Supplied records
_ _ _ _ _ _ _

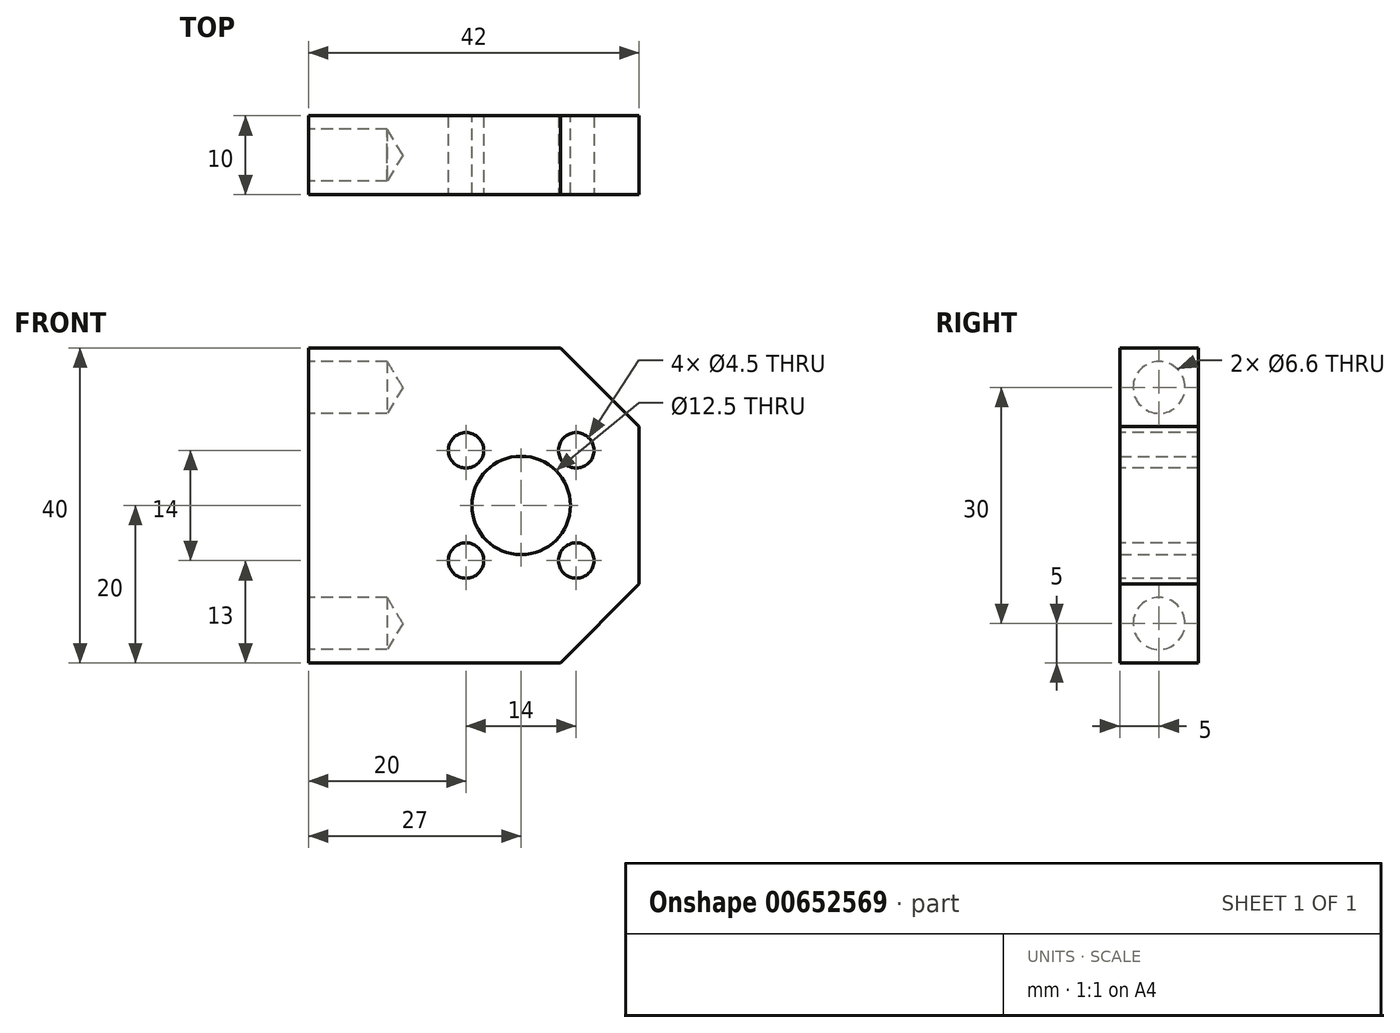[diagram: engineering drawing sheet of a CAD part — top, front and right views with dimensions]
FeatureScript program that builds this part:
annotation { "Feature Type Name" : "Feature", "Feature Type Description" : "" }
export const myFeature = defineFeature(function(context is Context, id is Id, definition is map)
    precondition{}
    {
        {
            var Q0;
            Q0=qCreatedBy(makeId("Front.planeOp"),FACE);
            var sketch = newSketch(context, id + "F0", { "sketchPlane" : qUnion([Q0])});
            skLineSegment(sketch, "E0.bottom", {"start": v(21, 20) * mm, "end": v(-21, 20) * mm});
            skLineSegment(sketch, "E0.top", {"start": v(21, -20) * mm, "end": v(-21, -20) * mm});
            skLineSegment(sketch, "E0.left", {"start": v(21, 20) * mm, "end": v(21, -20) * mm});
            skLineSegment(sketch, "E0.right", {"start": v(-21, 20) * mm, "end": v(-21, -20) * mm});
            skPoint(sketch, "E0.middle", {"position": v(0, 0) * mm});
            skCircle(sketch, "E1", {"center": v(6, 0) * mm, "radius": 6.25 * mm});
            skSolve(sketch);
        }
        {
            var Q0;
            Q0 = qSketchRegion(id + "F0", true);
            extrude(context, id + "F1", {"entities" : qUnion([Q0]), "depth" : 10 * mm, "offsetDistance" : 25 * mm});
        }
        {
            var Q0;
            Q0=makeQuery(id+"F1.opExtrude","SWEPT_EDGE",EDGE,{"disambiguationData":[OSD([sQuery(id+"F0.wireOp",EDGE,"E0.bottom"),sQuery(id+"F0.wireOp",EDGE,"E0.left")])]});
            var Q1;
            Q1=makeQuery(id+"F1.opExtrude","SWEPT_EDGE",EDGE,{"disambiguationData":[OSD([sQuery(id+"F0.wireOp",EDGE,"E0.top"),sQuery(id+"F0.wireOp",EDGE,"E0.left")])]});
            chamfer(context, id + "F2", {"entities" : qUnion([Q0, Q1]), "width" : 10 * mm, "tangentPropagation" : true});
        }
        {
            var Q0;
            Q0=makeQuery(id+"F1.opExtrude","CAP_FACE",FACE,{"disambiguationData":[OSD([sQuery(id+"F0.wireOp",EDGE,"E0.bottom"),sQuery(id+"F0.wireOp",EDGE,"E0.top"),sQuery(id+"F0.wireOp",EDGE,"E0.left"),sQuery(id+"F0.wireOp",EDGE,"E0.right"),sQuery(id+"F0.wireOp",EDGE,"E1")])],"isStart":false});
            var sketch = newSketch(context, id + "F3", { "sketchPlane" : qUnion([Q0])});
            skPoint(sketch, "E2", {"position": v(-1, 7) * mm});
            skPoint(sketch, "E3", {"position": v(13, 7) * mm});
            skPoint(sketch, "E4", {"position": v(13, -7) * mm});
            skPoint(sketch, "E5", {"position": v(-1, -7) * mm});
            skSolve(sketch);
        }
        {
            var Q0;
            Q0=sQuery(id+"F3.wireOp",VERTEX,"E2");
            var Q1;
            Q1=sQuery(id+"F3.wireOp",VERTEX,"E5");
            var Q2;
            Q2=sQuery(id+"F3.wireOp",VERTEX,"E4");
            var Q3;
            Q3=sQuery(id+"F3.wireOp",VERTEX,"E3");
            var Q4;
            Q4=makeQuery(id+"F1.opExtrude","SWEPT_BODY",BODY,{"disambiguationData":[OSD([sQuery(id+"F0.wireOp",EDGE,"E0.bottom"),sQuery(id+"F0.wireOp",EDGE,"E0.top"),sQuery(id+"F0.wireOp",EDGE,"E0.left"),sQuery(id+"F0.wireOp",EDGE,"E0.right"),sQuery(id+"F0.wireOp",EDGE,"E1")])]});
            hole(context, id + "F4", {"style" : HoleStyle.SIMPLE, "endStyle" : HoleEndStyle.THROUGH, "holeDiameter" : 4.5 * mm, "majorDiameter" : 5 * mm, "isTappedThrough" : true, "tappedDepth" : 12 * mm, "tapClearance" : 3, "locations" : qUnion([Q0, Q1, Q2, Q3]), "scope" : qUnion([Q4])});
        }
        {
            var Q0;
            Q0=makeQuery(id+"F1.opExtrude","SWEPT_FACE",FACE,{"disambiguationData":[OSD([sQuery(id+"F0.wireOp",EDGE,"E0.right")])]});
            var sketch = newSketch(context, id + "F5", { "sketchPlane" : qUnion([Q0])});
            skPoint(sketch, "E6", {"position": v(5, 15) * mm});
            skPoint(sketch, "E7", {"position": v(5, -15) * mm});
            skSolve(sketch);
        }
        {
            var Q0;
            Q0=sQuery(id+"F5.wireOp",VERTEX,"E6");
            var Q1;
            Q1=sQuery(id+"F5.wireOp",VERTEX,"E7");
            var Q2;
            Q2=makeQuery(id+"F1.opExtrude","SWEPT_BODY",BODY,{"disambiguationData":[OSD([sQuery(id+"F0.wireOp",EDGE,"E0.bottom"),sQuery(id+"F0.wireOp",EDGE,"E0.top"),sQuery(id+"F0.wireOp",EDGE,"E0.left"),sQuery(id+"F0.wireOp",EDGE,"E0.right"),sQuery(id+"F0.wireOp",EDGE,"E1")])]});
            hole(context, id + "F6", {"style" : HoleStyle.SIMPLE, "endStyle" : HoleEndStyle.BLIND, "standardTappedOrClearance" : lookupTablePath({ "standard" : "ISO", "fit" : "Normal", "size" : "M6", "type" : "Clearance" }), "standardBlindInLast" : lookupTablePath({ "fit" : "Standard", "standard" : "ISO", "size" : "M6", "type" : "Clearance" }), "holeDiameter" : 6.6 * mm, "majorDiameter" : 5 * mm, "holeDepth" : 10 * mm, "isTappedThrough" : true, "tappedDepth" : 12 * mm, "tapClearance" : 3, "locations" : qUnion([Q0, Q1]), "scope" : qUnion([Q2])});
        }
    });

_ _ _ _ _ _ _

Problem statement
Reproduce every row above word for word, leaving out the pictures.

The output
[diagram: engineering drawing sheet of a CAD part — top, front and right views with dimensions]
FeatureScript program that builds this part:
annotation { "Feature Type Name" : "Feature", "Feature Type Description" : "" }
export const myFeature = defineFeature(function(context is Context, id is Id, definition is map)
    precondition{}
    {
        {
            var Q0;
            Q0=qCreatedBy(makeId("Front.planeOp"),FACE);
            var sketch = newSketch(context, id + "F0", { "sketchPlane" : qUnion([Q0])});
            skLineSegment(sketch, "E0.bottom", {"start": v(21, 20) * mm, "end": v(-21, 20) * mm});
            skLineSegment(sketch, "E0.top", {"start": v(21, -20) * mm, "end": v(-21, -20) * mm});
            skLineSegment(sketch, "E0.left", {"start": v(21, 20) * mm, "end": v(21, -20) * mm});
            skLineSegment(sketch, "E0.right", {"start": v(-21, 20) * mm, "end": v(-21, -20) * mm});
            skPoint(sketch, "E0.middle", {"position": v(0, 0) * mm});
            skCircle(sketch, "E1", {"center": v(6, 0) * mm, "radius": 6.25 * mm});
            skSolve(sketch);
        }
        {
            var Q0;
            Q0 = qSketchRegion(id + "F0", true);
            extrude(context, id + "F1", {"entities" : qUnion([Q0]), "depth" : 10 * mm, "offsetDistance" : 25 * mm});
        }
        {
            var Q0;
            Q0=makeQuery(id+"F1.opExtrude","SWEPT_EDGE",EDGE,{"disambiguationData":[OSD([sQuery(id+"F0.wireOp",EDGE,"E0.bottom"),sQuery(id+"F0.wireOp",EDGE,"E0.left")])]});
            var Q1;
            Q1=makeQuery(id+"F1.opExtrude","SWEPT_EDGE",EDGE,{"disambiguationData":[OSD([sQuery(id+"F0.wireOp",EDGE,"E0.top"),sQuery(id+"F0.wireOp",EDGE,"E0.left")])]});
            chamfer(context, id + "F2", {"entities" : qUnion([Q0, Q1]), "width" : 10 * mm, "tangentPropagation" : true});
        }
        {
            var Q0;
            Q0=makeQuery(id+"F1.opExtrude","CAP_FACE",FACE,{"disambiguationData":[OSD([sQuery(id+"F0.wireOp",EDGE,"E0.bottom"),sQuery(id+"F0.wireOp",EDGE,"E0.top"),sQuery(id+"F0.wireOp",EDGE,"E0.left"),sQuery(id+"F0.wireOp",EDGE,"E0.right"),sQuery(id+"F0.wireOp",EDGE,"E1")])],"isStart":false});
            var sketch = newSketch(context, id + "F3", { "sketchPlane" : qUnion([Q0])});
            skPoint(sketch, "E2", {"position": v(-1, 7) * mm});
            skPoint(sketch, "E3", {"position": v(13, 7) * mm});
            skPoint(sketch, "E4", {"position": v(13, -7) * mm});
            skPoint(sketch, "E5", {"position": v(-1, -7) * mm});
            skSolve(sketch);
        }
        {
            var Q0;
            Q0=sQuery(id+"F3.wireOp",VERTEX,"E2");
            var Q1;
            Q1=sQuery(id+"F3.wireOp",VERTEX,"E5");
            var Q2;
            Q2=sQuery(id+"F3.wireOp",VERTEX,"E4");
            var Q3;
            Q3=sQuery(id+"F3.wireOp",VERTEX,"E3");
            var Q4;
            Q4=makeQuery(id+"F1.opExtrude","SWEPT_BODY",BODY,{"disambiguationData":[OSD([sQuery(id+"F0.wireOp",EDGE,"E0.bottom"),sQuery(id+"F0.wireOp",EDGE,"E0.top"),sQuery(id+"F0.wireOp",EDGE,"E0.left"),sQuery(id+"F0.wireOp",EDGE,"E0.right"),sQuery(id+"F0.wireOp",EDGE,"E1")])]});
            hole(context, id + "F4", {"style" : HoleStyle.SIMPLE, "endStyle" : HoleEndStyle.THROUGH, "holeDiameter" : 4.5 * mm, "majorDiameter" : 5 * mm, "isTappedThrough" : true, "tappedDepth" : 12 * mm, "tapClearance" : 3, "locations" : qUnion([Q0, Q1, Q2, Q3]), "scope" : qUnion([Q4])});
        }
        {
            var Q0;
            Q0=makeQuery(id+"F1.opExtrude","SWEPT_FACE",FACE,{"disambiguationData":[OSD([sQuery(id+"F0.wireOp",EDGE,"E0.right")])]});
            var sketch = newSketch(context, id + "F5", { "sketchPlane" : qUnion([Q0])});
            skPoint(sketch, "E6", {"position": v(5, 15) * mm});
            skPoint(sketch, "E7", {"position": v(5, -15) * mm});
            skSolve(sketch);
        }
        {
            var Q0;
            Q0=sQuery(id+"F5.wireOp",VERTEX,"E6");
            var Q1;
            Q1=sQuery(id+"F5.wireOp",VERTEX,"E7");
            var Q2;
            Q2=makeQuery(id+"F1.opExtrude","SWEPT_BODY",BODY,{"disambiguationData":[OSD([sQuery(id+"F0.wireOp",EDGE,"E0.bottom"),sQuery(id+"F0.wireOp",EDGE,"E0.top"),sQuery(id+"F0.wireOp",EDGE,"E0.left"),sQuery(id+"F0.wireOp",EDGE,"E0.right"),sQuery(id+"F0.wireOp",EDGE,"E1")])]});
            hole(context, id + "F6", {"style" : HoleStyle.SIMPLE, "endStyle" : HoleEndStyle.BLIND, "standardTappedOrClearance" : lookupTablePath({ "standard" : "ISO", "fit" : "Normal", "size" : "M6", "type" : "Clearance" }), "standardBlindInLast" : lookupTablePath({ "fit" : "Standard", "standard" : "ISO", "size" : "M6", "type" : "Clearance" }), "holeDiameter" : 6.6 * mm, "majorDiameter" : 5 * mm, "holeDepth" : 10 * mm, "isTappedThrough" : true, "tappedDepth" : 12 * mm, "tapClearance" : 3, "locations" : qUnion([Q0, Q1]), "scope" : qUnion([Q2])});
        }
    });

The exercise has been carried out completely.